The company is a mainstay on British high streets and also runs a raft of other retail brands, including Peacocks and Jaeger, which it has acquired over the past 10 years after their own previous financial difficulties.
High street footfall was already under pressure at the start of the year as shoppers moved online, but restrictions in the face of the pandemic have proved a heavy blow to many retailers.
Here we answer key questions over what EWM’s actions mean and what led to this situation:
What does filing a notice to appoint administrators mean?
On Friday, the group filed its notice to appoint administrators at the High Court.
It said it will help to protect it from creditors who could potentially force the business into administration themselves through legal action.
The notice of intention helps businesses by temporarily halting existing or pending creditor action, by setting up a moratorium that protects them.
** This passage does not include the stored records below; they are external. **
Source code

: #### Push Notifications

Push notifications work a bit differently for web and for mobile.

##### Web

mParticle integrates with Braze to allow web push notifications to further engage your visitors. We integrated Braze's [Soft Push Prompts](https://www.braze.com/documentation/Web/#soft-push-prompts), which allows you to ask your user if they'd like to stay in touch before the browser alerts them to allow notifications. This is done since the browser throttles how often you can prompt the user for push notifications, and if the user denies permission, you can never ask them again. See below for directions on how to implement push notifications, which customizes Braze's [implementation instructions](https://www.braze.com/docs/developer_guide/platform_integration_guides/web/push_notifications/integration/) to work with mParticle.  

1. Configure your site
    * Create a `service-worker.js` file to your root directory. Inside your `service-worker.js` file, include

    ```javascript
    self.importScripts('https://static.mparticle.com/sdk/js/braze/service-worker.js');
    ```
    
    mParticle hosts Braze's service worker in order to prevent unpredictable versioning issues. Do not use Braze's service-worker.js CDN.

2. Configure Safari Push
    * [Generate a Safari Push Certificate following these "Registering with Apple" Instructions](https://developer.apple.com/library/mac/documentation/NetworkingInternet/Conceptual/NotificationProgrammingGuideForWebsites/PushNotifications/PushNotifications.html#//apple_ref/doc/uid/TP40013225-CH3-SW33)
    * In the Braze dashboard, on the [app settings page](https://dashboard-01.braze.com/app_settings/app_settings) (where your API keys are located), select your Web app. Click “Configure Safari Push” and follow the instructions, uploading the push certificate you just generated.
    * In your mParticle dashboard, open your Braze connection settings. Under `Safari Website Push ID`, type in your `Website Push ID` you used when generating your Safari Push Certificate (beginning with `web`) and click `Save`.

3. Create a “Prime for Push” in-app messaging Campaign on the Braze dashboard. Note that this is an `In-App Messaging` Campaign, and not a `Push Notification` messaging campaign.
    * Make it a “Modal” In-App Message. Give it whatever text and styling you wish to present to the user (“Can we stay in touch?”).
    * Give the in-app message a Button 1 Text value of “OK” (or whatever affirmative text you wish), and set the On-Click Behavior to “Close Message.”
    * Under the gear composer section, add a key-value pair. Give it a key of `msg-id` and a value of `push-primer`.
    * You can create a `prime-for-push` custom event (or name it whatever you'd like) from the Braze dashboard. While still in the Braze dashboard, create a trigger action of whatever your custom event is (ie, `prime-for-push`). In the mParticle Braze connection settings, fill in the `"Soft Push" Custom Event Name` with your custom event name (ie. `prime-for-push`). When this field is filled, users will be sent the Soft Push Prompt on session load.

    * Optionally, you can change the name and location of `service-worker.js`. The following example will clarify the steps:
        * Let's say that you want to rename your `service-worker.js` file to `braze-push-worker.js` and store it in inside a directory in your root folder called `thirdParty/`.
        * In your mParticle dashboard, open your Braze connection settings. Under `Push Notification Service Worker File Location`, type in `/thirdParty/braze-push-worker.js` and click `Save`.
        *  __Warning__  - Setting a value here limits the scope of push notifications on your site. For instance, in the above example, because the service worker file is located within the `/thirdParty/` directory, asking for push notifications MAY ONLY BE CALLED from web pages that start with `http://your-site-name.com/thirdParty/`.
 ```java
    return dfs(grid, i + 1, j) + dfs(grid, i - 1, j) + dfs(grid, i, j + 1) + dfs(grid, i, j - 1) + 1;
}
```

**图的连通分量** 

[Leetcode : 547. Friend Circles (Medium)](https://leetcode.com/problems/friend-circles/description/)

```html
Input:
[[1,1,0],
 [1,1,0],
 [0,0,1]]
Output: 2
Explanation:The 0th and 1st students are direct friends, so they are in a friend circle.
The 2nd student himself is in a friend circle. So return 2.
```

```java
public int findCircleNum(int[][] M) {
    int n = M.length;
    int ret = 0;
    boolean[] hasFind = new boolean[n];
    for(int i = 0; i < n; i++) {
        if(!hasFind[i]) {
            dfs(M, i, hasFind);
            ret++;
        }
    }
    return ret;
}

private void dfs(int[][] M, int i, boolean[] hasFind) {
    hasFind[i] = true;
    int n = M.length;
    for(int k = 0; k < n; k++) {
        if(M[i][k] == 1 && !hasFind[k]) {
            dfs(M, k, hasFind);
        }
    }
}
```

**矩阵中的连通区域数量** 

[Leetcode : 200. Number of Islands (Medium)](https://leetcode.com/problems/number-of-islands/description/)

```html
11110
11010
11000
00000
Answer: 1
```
The moratorium period is only 10 days but usually gives sufficient time to manoeuvre a company away from the immediate threat of liquidation.
Steve Simpson, chief executive of the group, said the move will provide it with “a short breathing space to assess options” which will include a potential sale.
How are workers and stores likely to be affected?
The company said it could be sold, or see parts sold, as well as undergo a “some significant restructuring”.
Mr Simpson said “there will inevitably be significant cuts and closures” as a result of the move.
Nevertheless, all stores will continue trading and further details will be announced in due course.
Is this new and how does it differ from rivals’ actions?
The action of filing a notice to appoint administrators is common and is the first step towards a restructuring or allowing the company to be sold out of administration.
EWM’s announcement strikes a similar note to department store chain Debenhams, which filed its notice at the start of April after first being affected by the pandemic.
Similarly, it said the move would help it ward off legal action from creditors as it reviewed options to secure its long-term future.
A week after filing its notice, Debenhams revealed plans to shut seven UK stores, with the loss of 422 jobs, and said its Irish business, which had 11 stores and 1,400 staff, would cease trading as part of its restructuring.
A number of other retailers, including Cath Kidston, Oasis Warehouse and Laura Ashley have tumbled into administration in recent months, resulting in a variety of restructurings, which included selling assets and pre-pack rescue deals.
Why is this happening now?
EWM said the move was in response to “harsh trading conditions” in the face of the pandemic, which caused it to shut all its stores from March.
It said the current background of a second wave of the pandemic and local lockdown restriction has now caused its recovery plans to unravel.
Alongside this, the group said that it has been hit hard by allegations, which it denies, related to Bangladesh-based garment suppliers.
The company dismissed claims that it failed to pay some of these suppliers in an attempt to cut costs for clothes they were unlikely to sell.
It is understood that the accusations have led to restrictions on the company’s credit insurance.
Has the company got a history of insolvency?
The company was first founded in 1946, but was taken over by current owner, retail magnate Philip Day, in 2002.
Under his ownership, the company has expanded by acquiring a raft of troubled brands out of insolvency.
In 2011, the company bought ladies fashion brand Jane Norman out of administration.
Three years later, the company slipped into insolvency again and was bought back by EWM in a pre-pack administration. However, the brand was shut down in 2018 after its fortunes failed to reverse.
In 2012, the retail group also bought Peacocks, one of its largest brands, out of administration.
More recently, the group also bought high street brands Austin Reed and Jaeger after they faced financial troubles.
Last year, the company’s Bonmarche brand tumbled into administration but was swiftly bought back in another pre-pack deal.